- PASSAGE SHOWN:
"""
After a week, I demanded her to get me off of them. She prescribed me with something new.
My mom and I joined the epilepsy foundation to try to wrap our heads around my diagnoses. Things were really hard at home. I felt so bad that my parent’s lives were consumed by my diagnoses. We would pray and pray over and over for a miracle.
Winter break was coming to an end soon, I had an opportunity of a lifetime waiting for me Spring Semester working as an intern for NBC Universal.
But at this point, we didn’t even know if I could go back to school. I felt like a disappointment. I worked my ass off to get this internship with NBC and now that I had it, my life was crumbling.
We waited and waited. Everyday was a little better.
It was a week before I was supposed to start my Spring Semester and internship. I knew if I passed up on this opportunity, I would become even more depressed.
"""
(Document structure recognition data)
"""
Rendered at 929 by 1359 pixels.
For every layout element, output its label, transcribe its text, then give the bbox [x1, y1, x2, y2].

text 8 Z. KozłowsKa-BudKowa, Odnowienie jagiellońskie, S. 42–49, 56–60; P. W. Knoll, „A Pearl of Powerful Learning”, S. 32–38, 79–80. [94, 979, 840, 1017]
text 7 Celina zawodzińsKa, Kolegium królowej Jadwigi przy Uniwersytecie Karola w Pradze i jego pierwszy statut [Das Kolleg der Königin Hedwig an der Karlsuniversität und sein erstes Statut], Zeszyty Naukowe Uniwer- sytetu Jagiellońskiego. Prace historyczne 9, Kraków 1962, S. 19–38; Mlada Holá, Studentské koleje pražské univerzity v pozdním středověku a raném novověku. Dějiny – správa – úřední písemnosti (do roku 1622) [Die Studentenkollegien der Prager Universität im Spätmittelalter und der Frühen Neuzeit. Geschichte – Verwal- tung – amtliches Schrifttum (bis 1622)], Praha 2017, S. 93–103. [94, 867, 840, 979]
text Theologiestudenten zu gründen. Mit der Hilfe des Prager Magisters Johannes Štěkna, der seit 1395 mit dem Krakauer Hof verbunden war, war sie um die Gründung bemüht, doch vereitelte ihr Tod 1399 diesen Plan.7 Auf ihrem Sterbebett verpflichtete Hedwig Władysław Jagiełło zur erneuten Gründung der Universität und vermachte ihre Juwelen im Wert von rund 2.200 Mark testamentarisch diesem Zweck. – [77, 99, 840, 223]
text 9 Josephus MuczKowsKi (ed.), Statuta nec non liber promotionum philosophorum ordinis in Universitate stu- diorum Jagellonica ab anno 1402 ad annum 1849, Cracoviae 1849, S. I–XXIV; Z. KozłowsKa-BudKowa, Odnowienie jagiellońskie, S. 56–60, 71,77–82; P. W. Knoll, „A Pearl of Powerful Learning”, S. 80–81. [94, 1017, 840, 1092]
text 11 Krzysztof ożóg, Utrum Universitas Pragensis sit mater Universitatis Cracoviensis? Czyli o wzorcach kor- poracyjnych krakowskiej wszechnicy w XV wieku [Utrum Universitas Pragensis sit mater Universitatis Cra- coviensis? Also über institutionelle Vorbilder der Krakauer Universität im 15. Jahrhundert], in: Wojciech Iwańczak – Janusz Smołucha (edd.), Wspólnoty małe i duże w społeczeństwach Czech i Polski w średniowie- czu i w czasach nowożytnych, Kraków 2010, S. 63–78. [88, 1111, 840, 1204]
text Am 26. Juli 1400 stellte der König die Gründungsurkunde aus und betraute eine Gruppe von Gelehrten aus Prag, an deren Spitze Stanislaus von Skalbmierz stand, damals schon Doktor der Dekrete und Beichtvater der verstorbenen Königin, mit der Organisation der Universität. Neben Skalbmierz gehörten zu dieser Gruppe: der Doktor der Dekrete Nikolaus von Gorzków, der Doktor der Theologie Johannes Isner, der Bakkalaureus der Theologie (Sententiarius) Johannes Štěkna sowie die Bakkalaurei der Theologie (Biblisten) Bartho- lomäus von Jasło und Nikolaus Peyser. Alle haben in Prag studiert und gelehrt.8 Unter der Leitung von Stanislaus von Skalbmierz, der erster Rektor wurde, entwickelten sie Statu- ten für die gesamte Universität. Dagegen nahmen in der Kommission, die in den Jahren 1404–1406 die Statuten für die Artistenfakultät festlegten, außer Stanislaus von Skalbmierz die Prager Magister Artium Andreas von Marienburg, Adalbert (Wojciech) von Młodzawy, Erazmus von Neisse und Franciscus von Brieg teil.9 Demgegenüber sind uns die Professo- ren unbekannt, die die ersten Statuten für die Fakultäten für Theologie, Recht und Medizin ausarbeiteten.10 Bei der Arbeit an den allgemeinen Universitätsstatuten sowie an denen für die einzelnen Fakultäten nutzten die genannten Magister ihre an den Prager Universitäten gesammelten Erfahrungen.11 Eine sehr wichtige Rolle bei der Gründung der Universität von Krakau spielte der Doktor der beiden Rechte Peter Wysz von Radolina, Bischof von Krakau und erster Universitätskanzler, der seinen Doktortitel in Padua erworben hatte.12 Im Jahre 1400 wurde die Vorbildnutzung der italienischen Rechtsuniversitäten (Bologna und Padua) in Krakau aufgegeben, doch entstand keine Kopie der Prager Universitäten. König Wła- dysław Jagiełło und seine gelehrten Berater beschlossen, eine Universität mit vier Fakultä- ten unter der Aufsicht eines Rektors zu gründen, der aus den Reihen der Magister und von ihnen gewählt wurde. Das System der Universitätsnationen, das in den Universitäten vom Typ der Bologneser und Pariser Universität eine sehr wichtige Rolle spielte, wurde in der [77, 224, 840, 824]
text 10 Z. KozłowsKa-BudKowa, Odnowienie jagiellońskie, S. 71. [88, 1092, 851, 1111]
"""
- TASK SET:
**a)** In the passage about the epilepsy diagnosis, which company offered the internship?
**b)** Decide whether each statement agrees with the passage about the epilepsy diagnosis, and back each verdict with the deciding words from the passage: (i) The writer joined the epilepsy foundation together with their mom. (ii) The internship was set for the Fall Semester. (iii) Each day got a little better.

- OUTPUTS BY TASK:
**a)** NBC Universal

**b)**
(i) Yes: "My mom and I joined the epilepsy foundation"
(ii) No: "Spring Semester working as an intern for NBC Universal"
(iii) Yes: "Everyday was a little better."